Mr Humphries: The survey was taken on a bus.
MR WHITECROSS: No, it was not. Once again, Mr Humphries, faced with contradiction of the propaganda, faced with the fact that he has been caught out and his Government has been caught out, engages in that famous propaganda technique with which we are all familiar, saying that the survey was conducted on a bus. It was not. It was conducted by telephone.
Mr Speaker, it does not matter how many amusing gestures they make over there. The fact is that they have been misrepresenting the facts about the commitment of the ACT community to ACTION buses. Fifty per cent of people said that they usually use ACTION once a week; 30 per cent said that they actually used ACTION once in the last week. Perhaps the 30 per cent is more accurate than the 50 per cent; but, either way, it is not 5 per cent. If you look at people who use it every day to get to work, it is still not 5 per cent; it is still over 10 per cent.
These people simply have not been able to tell the truth about the commitment of the public to ACTION. They have been using these falsehoods in order to run down the public transport system, in order to undermine the public transport system. Until very recently, Mrs Carnell and Mr De Domenico were running around, once again using that famous propaganda technique, saying that ACTION cost $1m a week. It does not cost $1m a week. The recurrent subsidy to ACTION is only $600,000 a week and going down. Once again, they cannot tell the truth about ACTION. They have to tell the public that it costs more. They have to tell the public that nobody uses it. They have to use that well-known propaganda technique because they have an agenda of running the ACT public transport into the ground. They want to justify their agenda, which is reducing the services and hopefully, in Mr De Domenico's brave new world, bringing in their friends from the private bus companies so that they can look after some of their mates. That is what they are about.
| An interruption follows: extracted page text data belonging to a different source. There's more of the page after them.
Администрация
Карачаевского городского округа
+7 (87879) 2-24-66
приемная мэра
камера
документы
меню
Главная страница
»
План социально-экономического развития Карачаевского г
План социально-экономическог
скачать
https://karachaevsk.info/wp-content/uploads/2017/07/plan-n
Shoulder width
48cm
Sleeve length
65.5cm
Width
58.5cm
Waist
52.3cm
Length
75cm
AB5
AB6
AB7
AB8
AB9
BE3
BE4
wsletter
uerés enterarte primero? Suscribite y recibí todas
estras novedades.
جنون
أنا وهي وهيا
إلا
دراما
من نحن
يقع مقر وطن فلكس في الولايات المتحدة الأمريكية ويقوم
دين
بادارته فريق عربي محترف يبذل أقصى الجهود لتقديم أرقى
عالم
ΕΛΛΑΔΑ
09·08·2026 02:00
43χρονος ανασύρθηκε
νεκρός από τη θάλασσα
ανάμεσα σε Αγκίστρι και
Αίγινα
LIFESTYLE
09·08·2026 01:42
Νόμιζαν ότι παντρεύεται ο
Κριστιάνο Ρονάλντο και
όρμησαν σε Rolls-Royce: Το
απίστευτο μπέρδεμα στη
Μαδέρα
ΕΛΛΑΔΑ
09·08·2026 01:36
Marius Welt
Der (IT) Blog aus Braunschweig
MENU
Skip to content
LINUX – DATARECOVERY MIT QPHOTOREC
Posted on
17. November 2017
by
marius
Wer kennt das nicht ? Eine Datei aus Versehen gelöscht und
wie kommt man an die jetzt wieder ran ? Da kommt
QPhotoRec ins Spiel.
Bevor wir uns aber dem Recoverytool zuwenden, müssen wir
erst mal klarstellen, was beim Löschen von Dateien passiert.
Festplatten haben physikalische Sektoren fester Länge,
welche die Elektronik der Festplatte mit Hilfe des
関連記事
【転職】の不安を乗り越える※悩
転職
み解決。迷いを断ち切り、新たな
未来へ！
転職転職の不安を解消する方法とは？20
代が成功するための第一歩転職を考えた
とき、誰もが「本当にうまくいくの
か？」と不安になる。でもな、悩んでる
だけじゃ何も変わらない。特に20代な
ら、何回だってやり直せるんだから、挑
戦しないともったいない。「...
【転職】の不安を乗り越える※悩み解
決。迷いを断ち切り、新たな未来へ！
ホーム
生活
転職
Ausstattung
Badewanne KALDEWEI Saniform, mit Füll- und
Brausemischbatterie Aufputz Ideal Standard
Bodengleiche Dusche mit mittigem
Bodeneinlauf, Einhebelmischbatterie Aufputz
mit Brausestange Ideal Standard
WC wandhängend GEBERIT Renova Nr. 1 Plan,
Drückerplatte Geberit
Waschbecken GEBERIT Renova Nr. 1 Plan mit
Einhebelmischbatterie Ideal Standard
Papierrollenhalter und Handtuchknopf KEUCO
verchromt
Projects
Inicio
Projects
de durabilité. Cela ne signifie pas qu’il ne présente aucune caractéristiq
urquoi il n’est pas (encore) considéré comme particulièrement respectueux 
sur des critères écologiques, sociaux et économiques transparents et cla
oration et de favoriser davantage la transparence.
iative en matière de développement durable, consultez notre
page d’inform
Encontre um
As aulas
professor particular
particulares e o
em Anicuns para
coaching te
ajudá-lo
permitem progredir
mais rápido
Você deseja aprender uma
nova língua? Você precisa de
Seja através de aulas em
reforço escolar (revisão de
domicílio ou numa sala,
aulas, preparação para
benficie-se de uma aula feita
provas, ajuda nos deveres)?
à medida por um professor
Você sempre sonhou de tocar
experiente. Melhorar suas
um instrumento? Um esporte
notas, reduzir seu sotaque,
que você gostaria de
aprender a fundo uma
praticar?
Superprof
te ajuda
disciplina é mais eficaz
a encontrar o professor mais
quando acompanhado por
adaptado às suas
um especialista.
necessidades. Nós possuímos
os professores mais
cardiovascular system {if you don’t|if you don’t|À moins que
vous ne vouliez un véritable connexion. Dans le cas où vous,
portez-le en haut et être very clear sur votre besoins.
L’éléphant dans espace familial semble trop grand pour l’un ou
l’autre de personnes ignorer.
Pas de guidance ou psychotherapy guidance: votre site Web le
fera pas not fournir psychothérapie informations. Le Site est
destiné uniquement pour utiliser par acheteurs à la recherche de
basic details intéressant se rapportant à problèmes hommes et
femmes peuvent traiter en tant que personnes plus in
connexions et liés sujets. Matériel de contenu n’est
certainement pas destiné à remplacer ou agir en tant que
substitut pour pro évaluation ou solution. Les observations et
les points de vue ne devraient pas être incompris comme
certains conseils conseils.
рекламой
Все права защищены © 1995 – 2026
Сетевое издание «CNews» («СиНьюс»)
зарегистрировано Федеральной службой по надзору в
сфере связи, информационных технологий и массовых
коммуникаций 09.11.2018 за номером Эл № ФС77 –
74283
If they were really committed to a public transport system, they would be working their butts off to figure out ways of improving the public transport system, building on the strong commitment in the community to the public transport system by building on the customer base. That is not what he is doing. The customers say that they want one thing for off-peak services. Mr De Domenico gives them another thing. This is a bad line. The appropriation Mr De Domenico and Mrs Carnell have proposed for public transport for this year will have to result in a cut in services. It cannot be achieved without a cut in services, and we have already heard the stories to indicate that the cut is coming.
MS TUCKER (11.39): This Government has repeatedly failed to assure the Assembly that public transport services will not be reduced as a result of the cuts in the budget for ACTION. This is occurring at the same time as both business and community groups are saying that more and better services are required. We have a greenhouse crisis looming. We have a growing gap between the rich and the poor. At the same time, politicians, not just here, not just in Australia, but all around the world, keep on cutting and rationalising essential community services such as public transport on the grounds that they cost money to provide. This blind acceptance of economic rationalism not only ignores long-term interests; it is also misguided in the short term.